Han si concesse allora di guardarlo di nuovo. Ammirò le sue dita affusolate incastrate tra i ricci. Ammirò le ciglia lunghe, che incorniciavano perfettamente quegli smeraldi che aveva al posto degli occhi. Si soffermò ad ammirare anche le piccole fossette che decoravano il svolto, rendendolo quasi angelico. Ma no, non si soffermò ad ammirare le sue labbra, perché era già troppo rosso in viso e non voleva peggiorare la situazione. Minho rimase in silenzio, aspettando un qualche commento che non arrivò. Aveva un sorrisetto sfacciato in volto e la fronte corrugata in segno di curiosità.

"Ti hanno mangiato la lingua?" chiese, fissando il pianista insistentemente.

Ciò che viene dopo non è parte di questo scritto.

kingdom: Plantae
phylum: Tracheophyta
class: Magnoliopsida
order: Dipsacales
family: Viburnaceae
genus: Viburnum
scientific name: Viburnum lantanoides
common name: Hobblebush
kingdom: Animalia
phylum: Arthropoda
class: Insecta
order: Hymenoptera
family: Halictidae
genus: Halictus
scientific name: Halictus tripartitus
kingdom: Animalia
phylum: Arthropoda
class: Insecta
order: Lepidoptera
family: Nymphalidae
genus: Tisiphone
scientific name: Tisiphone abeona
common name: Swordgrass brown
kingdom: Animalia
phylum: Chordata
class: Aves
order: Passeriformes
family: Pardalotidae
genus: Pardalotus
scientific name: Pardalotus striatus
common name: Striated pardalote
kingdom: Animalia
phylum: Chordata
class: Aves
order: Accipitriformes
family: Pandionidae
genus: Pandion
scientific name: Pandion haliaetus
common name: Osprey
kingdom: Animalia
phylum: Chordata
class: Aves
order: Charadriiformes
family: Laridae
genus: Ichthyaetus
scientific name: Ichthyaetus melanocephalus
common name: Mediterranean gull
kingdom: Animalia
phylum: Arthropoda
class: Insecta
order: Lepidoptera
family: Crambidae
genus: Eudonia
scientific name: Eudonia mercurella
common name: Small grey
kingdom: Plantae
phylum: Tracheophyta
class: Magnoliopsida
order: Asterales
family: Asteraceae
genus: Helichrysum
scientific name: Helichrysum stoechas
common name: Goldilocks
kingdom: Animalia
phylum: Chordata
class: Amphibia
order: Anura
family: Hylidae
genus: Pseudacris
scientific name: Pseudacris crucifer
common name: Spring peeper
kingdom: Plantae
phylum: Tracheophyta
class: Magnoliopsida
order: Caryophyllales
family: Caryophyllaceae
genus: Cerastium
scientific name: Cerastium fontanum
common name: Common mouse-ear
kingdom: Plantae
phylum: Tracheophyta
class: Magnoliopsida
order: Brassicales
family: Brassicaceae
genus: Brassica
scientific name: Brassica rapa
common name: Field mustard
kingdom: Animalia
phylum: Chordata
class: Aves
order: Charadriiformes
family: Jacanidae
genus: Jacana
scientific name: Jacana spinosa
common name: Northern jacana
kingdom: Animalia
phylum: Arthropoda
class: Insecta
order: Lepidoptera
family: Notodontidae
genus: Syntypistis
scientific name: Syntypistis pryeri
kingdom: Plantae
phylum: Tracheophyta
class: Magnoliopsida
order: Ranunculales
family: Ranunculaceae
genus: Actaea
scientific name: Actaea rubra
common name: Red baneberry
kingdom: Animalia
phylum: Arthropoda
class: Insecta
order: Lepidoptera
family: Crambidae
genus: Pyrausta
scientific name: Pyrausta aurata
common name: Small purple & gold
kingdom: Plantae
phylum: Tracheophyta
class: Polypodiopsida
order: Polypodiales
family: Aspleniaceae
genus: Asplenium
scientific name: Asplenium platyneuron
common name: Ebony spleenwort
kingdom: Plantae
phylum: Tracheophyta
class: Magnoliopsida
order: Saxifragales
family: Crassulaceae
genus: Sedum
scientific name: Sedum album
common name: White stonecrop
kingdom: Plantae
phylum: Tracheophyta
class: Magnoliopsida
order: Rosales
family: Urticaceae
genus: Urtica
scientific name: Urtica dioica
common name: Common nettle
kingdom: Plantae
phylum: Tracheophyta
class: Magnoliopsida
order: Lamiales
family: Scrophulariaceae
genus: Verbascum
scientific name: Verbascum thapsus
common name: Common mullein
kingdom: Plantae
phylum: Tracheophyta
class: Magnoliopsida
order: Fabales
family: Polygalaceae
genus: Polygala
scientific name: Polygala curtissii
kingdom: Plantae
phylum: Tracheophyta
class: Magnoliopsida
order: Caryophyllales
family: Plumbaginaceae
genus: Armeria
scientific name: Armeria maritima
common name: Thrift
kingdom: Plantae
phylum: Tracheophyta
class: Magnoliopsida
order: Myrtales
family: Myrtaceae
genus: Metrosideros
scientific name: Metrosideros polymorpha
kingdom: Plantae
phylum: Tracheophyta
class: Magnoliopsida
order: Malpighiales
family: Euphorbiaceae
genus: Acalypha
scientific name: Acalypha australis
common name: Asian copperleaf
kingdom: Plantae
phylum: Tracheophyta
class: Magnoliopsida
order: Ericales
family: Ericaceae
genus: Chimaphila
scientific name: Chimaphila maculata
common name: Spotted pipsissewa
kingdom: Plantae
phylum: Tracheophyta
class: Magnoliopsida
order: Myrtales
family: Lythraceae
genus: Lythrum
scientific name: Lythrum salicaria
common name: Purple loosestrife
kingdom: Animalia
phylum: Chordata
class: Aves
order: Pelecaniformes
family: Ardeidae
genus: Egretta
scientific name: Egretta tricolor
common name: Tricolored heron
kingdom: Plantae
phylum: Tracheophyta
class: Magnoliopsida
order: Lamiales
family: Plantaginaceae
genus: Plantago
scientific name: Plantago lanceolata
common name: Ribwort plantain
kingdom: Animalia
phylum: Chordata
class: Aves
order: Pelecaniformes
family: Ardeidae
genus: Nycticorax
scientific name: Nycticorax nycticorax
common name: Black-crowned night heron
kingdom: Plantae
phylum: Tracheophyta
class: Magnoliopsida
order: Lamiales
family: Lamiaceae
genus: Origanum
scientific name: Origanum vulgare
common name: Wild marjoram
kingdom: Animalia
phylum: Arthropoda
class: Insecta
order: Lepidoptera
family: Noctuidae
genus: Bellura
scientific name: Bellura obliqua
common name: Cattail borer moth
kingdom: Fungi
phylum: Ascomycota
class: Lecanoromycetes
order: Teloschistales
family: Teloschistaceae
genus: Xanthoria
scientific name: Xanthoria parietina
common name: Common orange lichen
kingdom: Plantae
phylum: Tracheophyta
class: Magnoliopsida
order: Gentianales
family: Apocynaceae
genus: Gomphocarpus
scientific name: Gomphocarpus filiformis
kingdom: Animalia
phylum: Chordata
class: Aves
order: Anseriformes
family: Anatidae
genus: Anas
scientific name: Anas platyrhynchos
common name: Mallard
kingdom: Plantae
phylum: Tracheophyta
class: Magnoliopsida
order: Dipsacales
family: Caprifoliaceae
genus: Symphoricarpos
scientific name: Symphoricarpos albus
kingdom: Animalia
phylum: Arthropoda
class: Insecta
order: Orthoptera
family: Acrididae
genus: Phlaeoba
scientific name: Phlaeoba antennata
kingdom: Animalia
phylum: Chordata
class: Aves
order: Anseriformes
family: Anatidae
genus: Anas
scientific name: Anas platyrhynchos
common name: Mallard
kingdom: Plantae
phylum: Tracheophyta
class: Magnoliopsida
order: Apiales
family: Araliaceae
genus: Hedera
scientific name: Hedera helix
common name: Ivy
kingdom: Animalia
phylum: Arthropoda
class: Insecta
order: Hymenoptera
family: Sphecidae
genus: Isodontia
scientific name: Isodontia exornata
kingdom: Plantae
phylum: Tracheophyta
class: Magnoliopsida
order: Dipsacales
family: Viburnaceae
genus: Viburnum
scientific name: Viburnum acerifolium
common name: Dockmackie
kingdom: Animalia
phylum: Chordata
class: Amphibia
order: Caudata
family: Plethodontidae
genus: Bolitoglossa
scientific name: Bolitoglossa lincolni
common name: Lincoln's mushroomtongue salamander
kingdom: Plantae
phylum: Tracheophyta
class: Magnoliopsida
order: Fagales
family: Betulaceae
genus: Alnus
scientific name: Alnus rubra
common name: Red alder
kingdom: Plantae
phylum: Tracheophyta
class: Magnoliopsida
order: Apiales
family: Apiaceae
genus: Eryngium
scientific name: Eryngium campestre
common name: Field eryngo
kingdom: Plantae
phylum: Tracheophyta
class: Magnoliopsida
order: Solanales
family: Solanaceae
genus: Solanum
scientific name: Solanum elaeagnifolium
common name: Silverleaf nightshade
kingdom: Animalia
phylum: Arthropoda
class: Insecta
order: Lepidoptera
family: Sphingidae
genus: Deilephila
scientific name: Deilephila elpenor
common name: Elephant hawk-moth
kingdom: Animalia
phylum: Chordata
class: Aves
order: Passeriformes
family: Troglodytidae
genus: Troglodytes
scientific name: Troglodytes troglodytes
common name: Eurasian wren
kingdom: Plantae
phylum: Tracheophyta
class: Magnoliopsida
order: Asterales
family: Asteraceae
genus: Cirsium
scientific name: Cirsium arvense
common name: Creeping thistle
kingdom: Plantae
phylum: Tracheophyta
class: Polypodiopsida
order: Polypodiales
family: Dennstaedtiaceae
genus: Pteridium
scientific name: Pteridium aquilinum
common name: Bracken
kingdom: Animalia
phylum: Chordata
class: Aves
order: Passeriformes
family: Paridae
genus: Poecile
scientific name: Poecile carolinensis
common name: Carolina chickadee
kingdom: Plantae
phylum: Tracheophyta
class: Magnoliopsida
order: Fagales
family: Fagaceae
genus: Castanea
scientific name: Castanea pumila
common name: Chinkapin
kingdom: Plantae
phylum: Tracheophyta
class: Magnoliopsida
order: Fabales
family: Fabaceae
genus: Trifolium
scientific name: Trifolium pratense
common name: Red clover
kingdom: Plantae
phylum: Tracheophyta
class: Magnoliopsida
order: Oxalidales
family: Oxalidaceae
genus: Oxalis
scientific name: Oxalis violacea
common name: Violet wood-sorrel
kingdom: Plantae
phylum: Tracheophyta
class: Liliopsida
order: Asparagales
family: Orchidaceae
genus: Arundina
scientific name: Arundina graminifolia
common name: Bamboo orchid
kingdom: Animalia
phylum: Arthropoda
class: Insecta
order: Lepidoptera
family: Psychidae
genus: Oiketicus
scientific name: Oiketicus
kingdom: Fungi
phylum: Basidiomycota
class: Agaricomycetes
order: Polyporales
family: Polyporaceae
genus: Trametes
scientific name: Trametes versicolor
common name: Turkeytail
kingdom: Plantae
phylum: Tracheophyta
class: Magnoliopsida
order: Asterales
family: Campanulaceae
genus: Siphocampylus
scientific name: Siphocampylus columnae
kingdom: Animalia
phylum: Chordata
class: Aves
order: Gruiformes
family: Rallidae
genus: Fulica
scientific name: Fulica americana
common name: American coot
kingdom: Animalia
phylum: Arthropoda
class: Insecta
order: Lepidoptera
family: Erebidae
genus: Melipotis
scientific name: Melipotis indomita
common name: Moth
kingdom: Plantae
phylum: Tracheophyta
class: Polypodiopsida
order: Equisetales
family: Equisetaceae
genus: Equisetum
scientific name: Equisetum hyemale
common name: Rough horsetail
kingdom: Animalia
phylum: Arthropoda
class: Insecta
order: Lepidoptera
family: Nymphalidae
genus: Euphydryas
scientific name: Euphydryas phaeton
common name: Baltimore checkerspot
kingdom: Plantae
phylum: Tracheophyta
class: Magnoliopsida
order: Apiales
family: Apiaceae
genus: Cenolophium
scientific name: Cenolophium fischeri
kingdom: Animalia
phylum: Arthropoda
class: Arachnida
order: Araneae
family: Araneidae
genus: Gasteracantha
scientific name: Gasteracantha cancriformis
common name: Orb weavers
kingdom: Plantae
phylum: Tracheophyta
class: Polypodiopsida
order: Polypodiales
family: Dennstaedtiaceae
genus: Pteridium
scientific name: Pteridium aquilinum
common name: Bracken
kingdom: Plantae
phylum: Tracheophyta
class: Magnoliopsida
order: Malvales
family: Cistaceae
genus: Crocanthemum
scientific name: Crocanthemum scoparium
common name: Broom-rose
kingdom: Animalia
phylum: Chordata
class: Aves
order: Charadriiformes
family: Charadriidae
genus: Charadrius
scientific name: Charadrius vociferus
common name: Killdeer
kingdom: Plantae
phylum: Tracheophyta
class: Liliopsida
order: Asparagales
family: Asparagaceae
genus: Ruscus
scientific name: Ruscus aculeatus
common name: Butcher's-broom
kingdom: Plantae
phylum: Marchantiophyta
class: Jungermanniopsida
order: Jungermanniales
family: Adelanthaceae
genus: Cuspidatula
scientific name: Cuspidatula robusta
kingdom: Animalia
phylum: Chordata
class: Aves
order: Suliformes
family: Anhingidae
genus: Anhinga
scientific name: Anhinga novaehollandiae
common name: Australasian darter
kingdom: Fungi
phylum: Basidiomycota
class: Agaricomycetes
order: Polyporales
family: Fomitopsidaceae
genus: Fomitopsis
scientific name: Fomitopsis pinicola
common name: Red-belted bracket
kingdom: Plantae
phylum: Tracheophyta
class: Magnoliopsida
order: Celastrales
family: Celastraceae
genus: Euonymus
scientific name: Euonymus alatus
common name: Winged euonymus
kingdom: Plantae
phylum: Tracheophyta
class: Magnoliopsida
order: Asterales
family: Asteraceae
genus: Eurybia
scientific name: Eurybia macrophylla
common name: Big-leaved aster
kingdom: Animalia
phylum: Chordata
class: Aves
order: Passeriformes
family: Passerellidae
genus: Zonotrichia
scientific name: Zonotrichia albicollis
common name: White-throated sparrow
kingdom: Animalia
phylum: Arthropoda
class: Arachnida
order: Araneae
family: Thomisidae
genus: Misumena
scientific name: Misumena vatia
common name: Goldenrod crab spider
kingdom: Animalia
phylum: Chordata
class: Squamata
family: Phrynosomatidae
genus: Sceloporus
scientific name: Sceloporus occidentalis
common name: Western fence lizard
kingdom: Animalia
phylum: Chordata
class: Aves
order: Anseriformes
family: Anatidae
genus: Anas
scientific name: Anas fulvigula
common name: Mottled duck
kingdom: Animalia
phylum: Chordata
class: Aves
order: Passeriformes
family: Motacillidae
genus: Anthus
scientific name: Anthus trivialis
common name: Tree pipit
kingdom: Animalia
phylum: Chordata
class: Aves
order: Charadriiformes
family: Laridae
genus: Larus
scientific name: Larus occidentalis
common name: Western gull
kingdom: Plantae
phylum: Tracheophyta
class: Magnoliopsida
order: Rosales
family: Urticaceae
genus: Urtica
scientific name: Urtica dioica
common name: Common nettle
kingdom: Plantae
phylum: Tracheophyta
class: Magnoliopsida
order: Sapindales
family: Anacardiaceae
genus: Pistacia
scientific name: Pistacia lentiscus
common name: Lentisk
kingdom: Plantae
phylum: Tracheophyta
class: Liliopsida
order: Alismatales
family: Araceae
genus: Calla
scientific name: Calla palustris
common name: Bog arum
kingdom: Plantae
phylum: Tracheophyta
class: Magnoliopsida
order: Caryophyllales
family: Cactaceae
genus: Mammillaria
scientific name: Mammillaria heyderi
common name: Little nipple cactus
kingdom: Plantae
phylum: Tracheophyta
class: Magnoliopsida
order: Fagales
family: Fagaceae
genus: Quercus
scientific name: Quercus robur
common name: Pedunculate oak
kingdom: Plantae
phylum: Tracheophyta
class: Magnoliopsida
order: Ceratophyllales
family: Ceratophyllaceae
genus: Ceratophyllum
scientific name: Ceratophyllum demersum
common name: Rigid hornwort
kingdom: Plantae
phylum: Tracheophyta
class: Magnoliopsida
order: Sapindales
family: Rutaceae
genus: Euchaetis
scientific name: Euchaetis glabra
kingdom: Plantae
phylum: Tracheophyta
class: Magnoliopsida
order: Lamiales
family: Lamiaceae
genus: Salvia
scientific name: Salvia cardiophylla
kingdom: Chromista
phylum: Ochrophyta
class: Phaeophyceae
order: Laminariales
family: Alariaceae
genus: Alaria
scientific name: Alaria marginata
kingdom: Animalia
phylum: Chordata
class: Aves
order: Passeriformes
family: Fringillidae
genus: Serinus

Le guance di Han erano proprio in fiamme, ma cercò di non dare a vedere troppo il suo imbarazzo scuotendo la testa e rispondendo con "Sono di poche parole."

Scusa alquanto banale che fece assottigliare gli occhi di Minho e che lo fece scoppiare a ridere.

"Ah beh, io tutto il contrario." affermò compiaciuto. "Piacere, io sono Minho comunque." aggiunse, rialzandosi in piedi.

"Lo so." mormorò Han, tornando a fissare i tasti del pianoforte. Ma nuovamente, il soldato si avvicinò con passo felino al suo sgabello, facendo tendere il ragazzo come una corde di violino. Le sue dita toccarono i tasti del piano, ancora, dal primo all'ultimo, costringendo anche Han a spostarsi di lato per permettergli di completare la scala.

"Lo so che lo sai." mormorò Minho, con un sorriso beffardo in faccia. Han sussultò, sentendo la voce del ragazzo così calda e vicina, seducendo la sua mente. "Ma te l'ho detto perché speravo di sapere il tuo, di nome." sussurrò ancora più piano, avvicinandosi all'orecchio di Han.

Il pianista tremò appena, la vicinanza stava mandando in panne qualsiasi organo vitale che aveva. Forse sarebbe morto, ma per una volta dovette ringraziare Anastasija che irruppe nella stanza urlando di felicità.

"Minho! Andiamo ti porto nella tua camera!" Prese per un braccio la giovane guardia portandola via e non curandosi minimamente di ciò che stava succedendo davanti a quel pianoforte.

Ma Han se ne curò invece tutta la notte, perché il volto angelico di Minho gli impedì di fare qualsiasi altra cosa, compresa dormire.